Directive: Select every line of the data below that contains the word "black", treating uppercase and lowercase letters as distinct.

Annotations and questions concerning pictures:
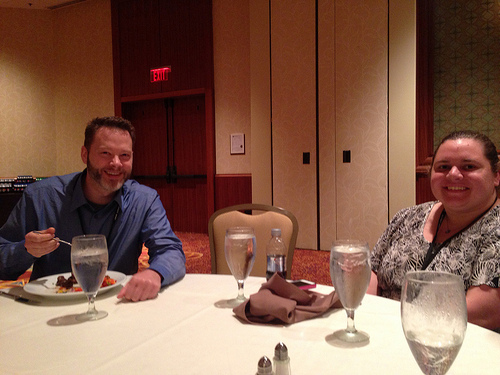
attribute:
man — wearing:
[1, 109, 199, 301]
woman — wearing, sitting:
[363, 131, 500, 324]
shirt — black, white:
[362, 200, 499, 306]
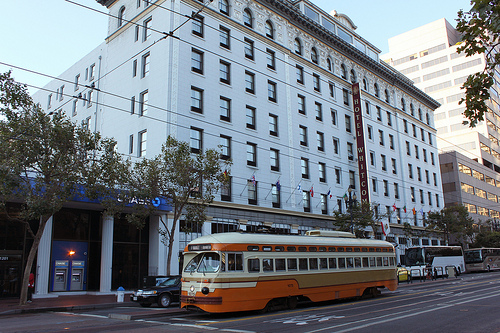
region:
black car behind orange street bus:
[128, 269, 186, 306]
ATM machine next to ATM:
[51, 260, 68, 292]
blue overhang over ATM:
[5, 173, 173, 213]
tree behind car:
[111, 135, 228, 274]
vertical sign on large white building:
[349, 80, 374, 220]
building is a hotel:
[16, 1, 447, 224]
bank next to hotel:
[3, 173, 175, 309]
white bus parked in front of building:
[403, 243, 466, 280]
...
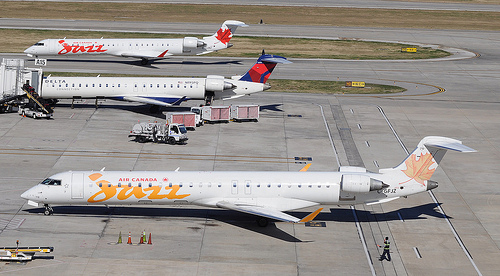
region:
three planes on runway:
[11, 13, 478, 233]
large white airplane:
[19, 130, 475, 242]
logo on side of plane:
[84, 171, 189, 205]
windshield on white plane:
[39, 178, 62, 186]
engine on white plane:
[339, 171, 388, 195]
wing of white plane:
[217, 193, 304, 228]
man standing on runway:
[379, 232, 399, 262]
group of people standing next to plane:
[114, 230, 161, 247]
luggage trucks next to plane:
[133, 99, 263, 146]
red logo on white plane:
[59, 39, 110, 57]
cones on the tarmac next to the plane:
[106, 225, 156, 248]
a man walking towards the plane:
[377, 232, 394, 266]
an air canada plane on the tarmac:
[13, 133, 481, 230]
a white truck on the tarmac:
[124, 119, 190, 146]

Answer to this task:
shirt — black, white:
black car behind orange street bus:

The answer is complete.